Two recent events exemplify the fundamental irrationality that is Canada’s electric vehicle (EV) policy.

First, the Carney government re-committed to Justin Trudeau’s EV transition mandate that by 2035 all (that’s 100 per cent) of new car sales in Canada consist of “zero emission vehicles” including battery EVs, plug-in hybrid EVs and fuel-cell powered vehicles (which are virtually non-existent in today’s market). This policy has been a foolish idea since inception. The mass of car-buyers in Canada showed little desire to buy them in 2022, when the government announced the plan, and they still don’t want them.

Second, President Trump’s “Big Beautiful” budget bill has slashed taxpayer subsidies for buying new and used EVs, ended federal support for EV charging stations, and limited the ability of states to use fuel standards to force EVs onto the sales lot.
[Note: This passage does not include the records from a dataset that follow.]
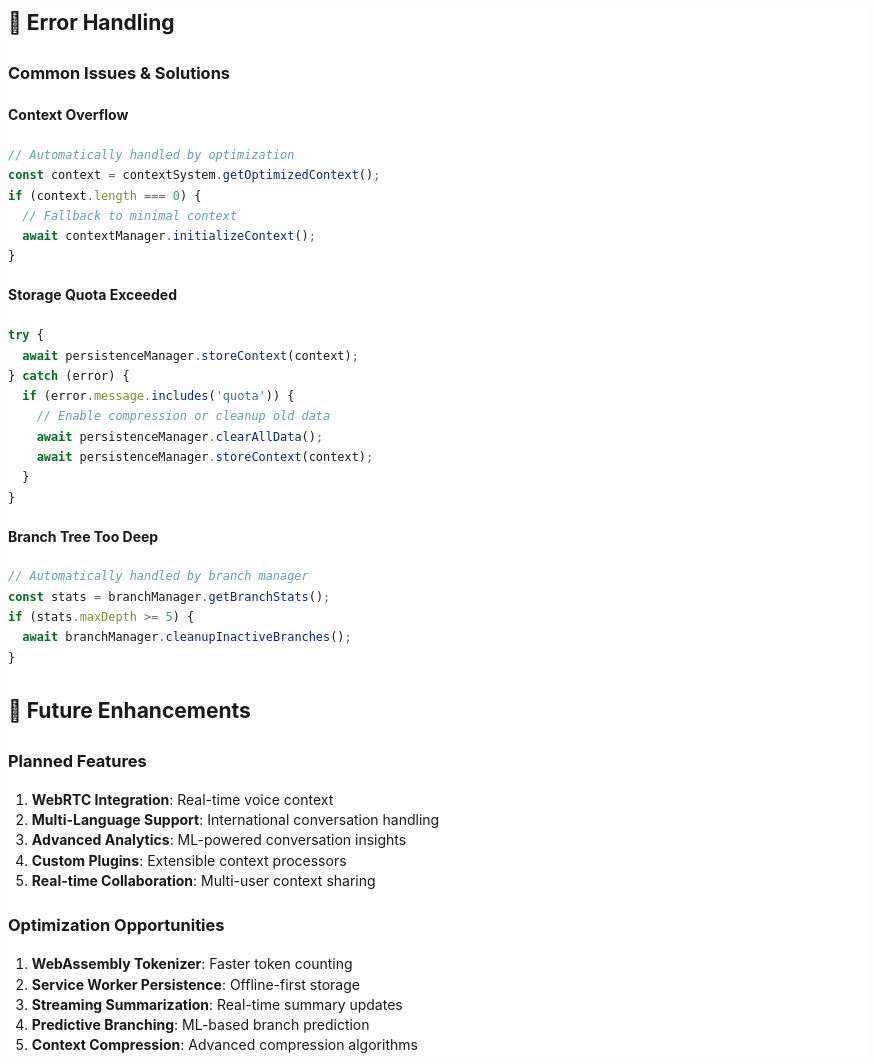 ## 🚨 Error Handling

### Common Issues & Solutions

#### Context Overflow
```typescript
// Automatically handled by optimization
const context = contextSystem.getOptimizedContext();
if (context.length === 0) {
  // Fallback to minimal context
  await contextManager.initializeContext();
}
```

#### Storage Quota Exceeded
```typescript
try {
  await persistenceManager.storeContext(context);
} catch (error) {
  if (error.message.includes('quota')) {
    // Enable compression or cleanup old data
    await persistenceManager.clearAllData();
    await persistenceManager.storeContext(context);
  }
}
```

#### Branch Tree Too Deep
```typescript
// Automatically handled by branch manager
const stats = branchManager.getBranchStats();
if (stats.maxDepth >= 5) {
  await branchManager.cleanupInactiveBranches();
}
```

## 🔮 Future Enhancements

### Planned Features
1. **WebRTC Integration**: Real-time voice context
2. **Multi-Language Support**: International conversation handling
3. **Advanced Analytics**: ML-powered conversation insights
4. **Custom Plugins**: Extensible context processors
5. **Real-time Collaboration**: Multi-user context sharing

### Optimization Opportunities
1. **WebAssembly Tokenizer**: Faster token counting
2. **Service Worker Persistence**: Offline-first storage
3. **Streaming Summarization**: Real-time summary updates
4. **Predictive Branching**: ML-based branch prediction
5. **Context Compression**: Advanced compression algorithms
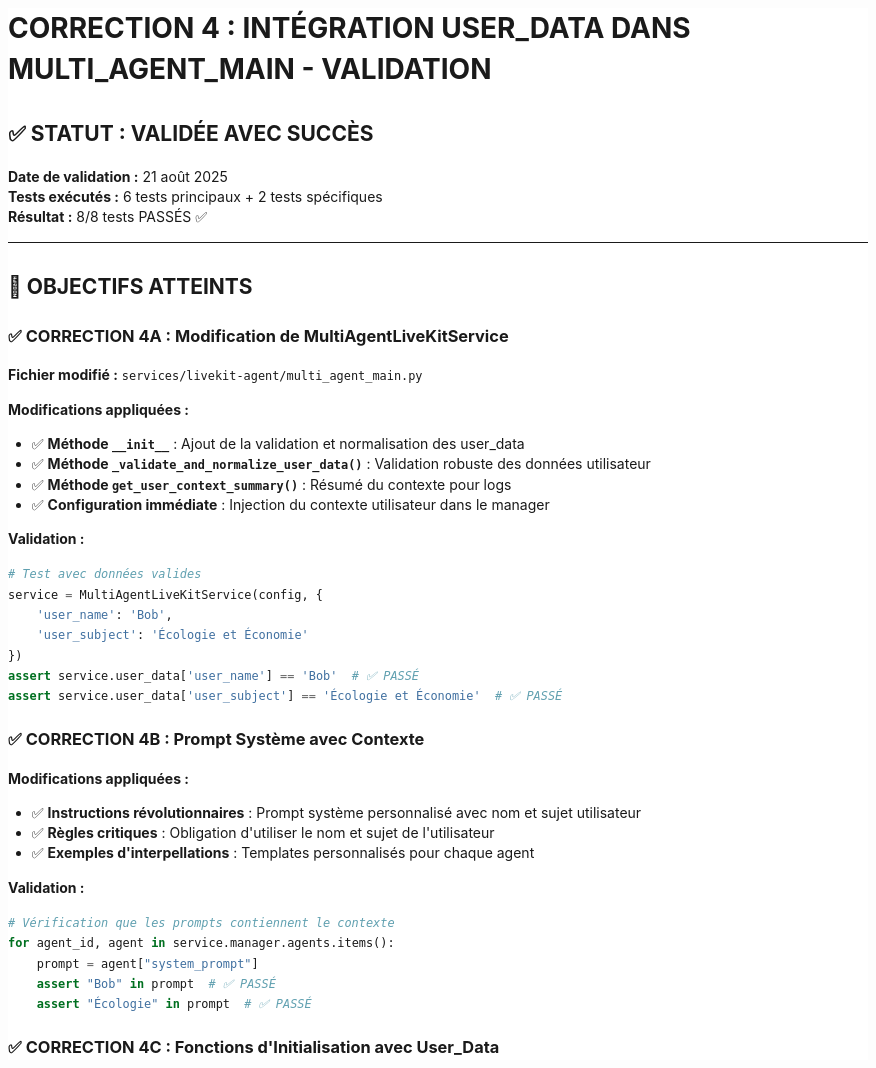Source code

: # CORRECTION 4 : INTÉGRATION USER_DATA DANS MULTI_AGENT_MAIN - VALIDATION

## ✅ STATUT : VALIDÉE AVEC SUCCÈS

**Date de validation :** 21 août 2025  
**Tests exécutés :** 6 tests principaux + 2 tests spécifiques  
**Résultat :** 8/8 tests PASSÉS ✅

---

## 🎯 OBJECTIFS ATTEINTS

### ✅ **CORRECTION 4A : Modification de MultiAgentLiveKitService**

**Fichier modifié :** `services/livekit-agent/multi_agent_main.py`

**Modifications appliquées :**
- ✅ **Méthode `__init__`** : Ajout de la validation et normalisation des user_data
- ✅ **Méthode `_validate_and_normalize_user_data()`** : Validation robuste des données utilisateur
- ✅ **Méthode `get_user_context_summary()`** : Résumé du contexte pour logs
- ✅ **Configuration immédiate** : Injection du contexte utilisateur dans le manager

**Validation :**
```python
# Test avec données valides
service = MultiAgentLiveKitService(config, {
    'user_name': 'Bob',
    'user_subject': 'Écologie et Économie'
})
assert service.user_data['user_name'] == 'Bob'  # ✅ PASSÉ
assert service.user_data['user_subject'] == 'Écologie et Économie'  # ✅ PASSÉ
```

### ✅ **CORRECTION 4B : Prompt Système avec Contexte**

**Modifications appliquées :**
- ✅ **Instructions révolutionnaires** : Prompt système personnalisé avec nom et sujet utilisateur
- ✅ **Règles critiques** : Obligation d'utiliser le nom et sujet de l'utilisateur
- ✅ **Exemples d'interpellations** : Templates personnalisés pour chaque agent

**Validation :**
```python
# Vérification que les prompts contiennent le contexte
for agent_id, agent in service.manager.agents.items():
    prompt = agent["system_prompt"]
    assert "Bob" in prompt  # ✅ PASSÉ
    assert "Écologie" in prompt  # ✅ PASSÉ
```

### ✅ **CORRECTION 4C : Fonctions d'Initialisation avec User_Data**
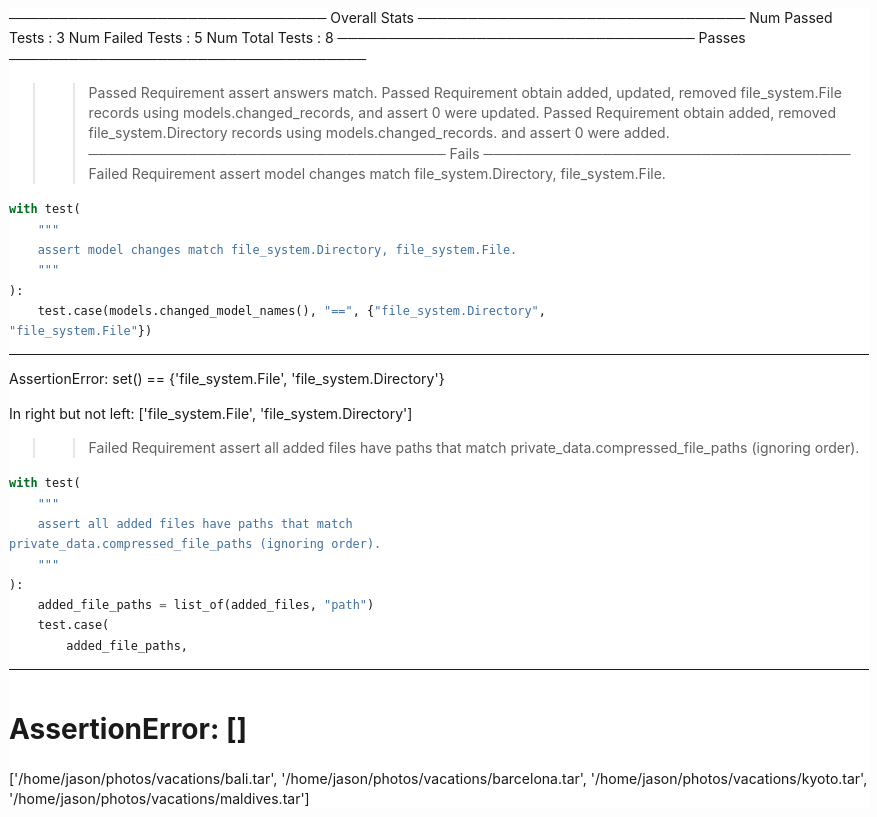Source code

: ──────────────────────────────── Overall Stats ─────────────────────────────────
Num Passed Tests : 3
Num Failed Tests : 5
Num Total  Tests : 8
──────────────────────────────────── Passes ────────────────────────────────────
>> Passed Requirement
assert answers match.
>> Passed Requirement
obtain added, updated, removed file_system.File records using
models.changed_records,
and assert 0 were updated.
>> Passed Requirement
obtain added, removed file_system.Directory records using
models.changed_records.
and assert 0 were added.
──────────────────────────────────── Fails ─────────────────────────────────────
>> Failed Requirement
assert model changes match file_system.Directory, file_system.File.
```python
with test(
    """
    assert model changes match file_system.Directory, file_system.File.
    """
):
    test.case(models.changed_model_names(), "==", {"file_system.Directory",
"file_system.File"})
```
----------
AssertionError:  set() == {'file_system.File', 'file_system.Directory'}

In right but not left:
['file_system.File', 'file_system.Directory']
>> Failed Requirement
assert all added files have paths that match private_data.compressed_file_paths
(ignoring order).
```python
with test(
    """
    assert all added files have paths that match
private_data.compressed_file_paths (ignoring order).
    """
):
    added_file_paths = list_of(added_files, "path")
    test.case(
        added_file_paths,
```
----------
AssertionError:
[]
==
['/home/jason/photos/vacations/bali.tar',
'/home/jason/photos/vacations/barcelona.tar',
'/home/jason/photos/vacations/kyoto.tar',
'/home/jason/photos/vacations/maldives.tar']
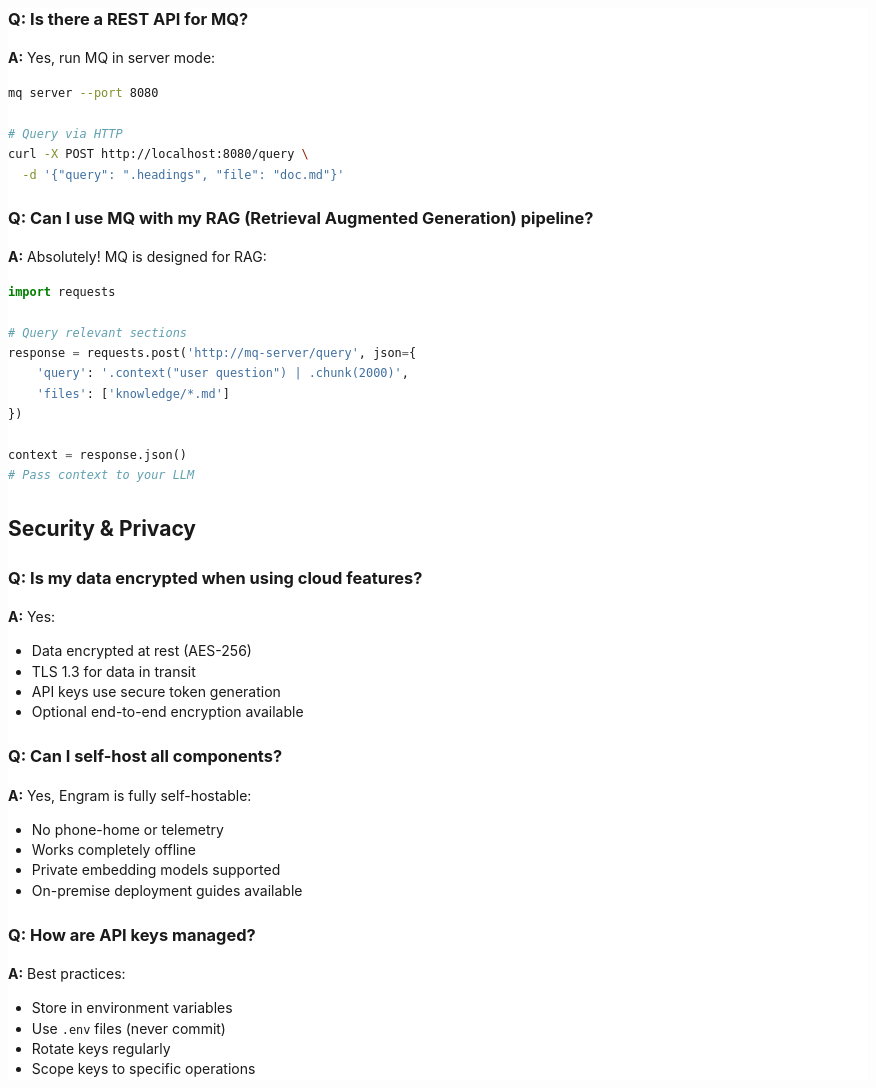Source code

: ### Q: Is there a REST API for MQ?

**A:** Yes, run MQ in server mode:
```bash
mq server --port 8080

# Query via HTTP
curl -X POST http://localhost:8080/query \
  -d '{"query": ".headings", "file": "doc.md"}'
```

### Q: Can I use MQ with my RAG (Retrieval Augmented Generation) pipeline?

**A:** Absolutely! MQ is designed for RAG:
```python
import requests

# Query relevant sections
response = requests.post('http://mq-server/query', json={
    'query': '.context("user question") | .chunk(2000)',
    'files': ['knowledge/*.md']
})

context = response.json()
# Pass context to your LLM
```

## Security & Privacy

### Q: Is my data encrypted when using cloud features?

**A:** Yes:
- Data encrypted at rest (AES-256)
- TLS 1.3 for data in transit
- API keys use secure token generation
- Optional end-to-end encryption available

### Q: Can I self-host all components?

**A:** Yes, Engram is fully self-hostable:
- No phone-home or telemetry
- Works completely offline
- Private embedding models supported
- On-premise deployment guides available

### Q: How are API keys managed?

**A:** Best practices:
- Store in environment variables
- Use `.env` files (never commit)
- Rotate keys regularly
- Scope keys to specific operations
Of course, Canada should not craft policy to simply match U.S. policy, but in light of policy changes south of the border Canadian policymakers would be wise to give their own EV policies a rethink.

And in this case, a rethink—that is, scrapping Ottawa’s mandate—would only benefit most Canadians. Indeed, most Canadians disapprove of the mandate; most do not want to buy EVs; most can’t afford to buy EVs (which are more expensive than traditional internal combustion vehicles and more expensive to insure and repair); and if they do manage to swing the cost of an EV, most will likely find it difficult to find public charging stations.

Also, consider this. Globally, the mining sector likely lacks the ability to keep up with the supply of metals needed to produce EVs and satisfy government mandates like we have in Canada, potentially further driving up production costs and ultimately sticker prices.

Finally, if you’re worried about losing the climate and environmental benefits of an EV transition, you should, well, not worry that much. The benefits of vehicle electrification for climate/environmental risk reduction have been oversold. In some circumstances EVs can help reduce GHG emissions—in others, they can make them worse. It depends on the fuel used to generate electricity used to charge them. And EVs have environmental negatives of their own—their fancy tires cause a lot of fine particulate pollution, one of the more harmful types of air pollution that can affect our health. And when they burst into flames (which they do with disturbing regularity) they spew toxic metals and plastics into the air with abandon.

So, to sum up in point form. Prime Minister Carney’s government has re-upped its commitment to the Trudeau-era 2035 EV mandate even while Canadians have shown for years that most don’t want to buy them. EVs don’t provide meaningful environmental benefits. They represent the worst of public policy (picking winning or losing technologies in mass markets). They are unjust (tax-robbing people who can’t afford them to subsidize those who can). And taxpayer-funded “investments” in EVs and EV-battery technology will likely be wasted in light of the diminishing U.S. market for Canadian EV tech.

If ever there was a policy so justifiably axed on its failed merits, it’s Ottawa’s EV mandate. Hopefully, the pragmatists we’ve heard much about since Carney’s election victory will acknowledge EV reality.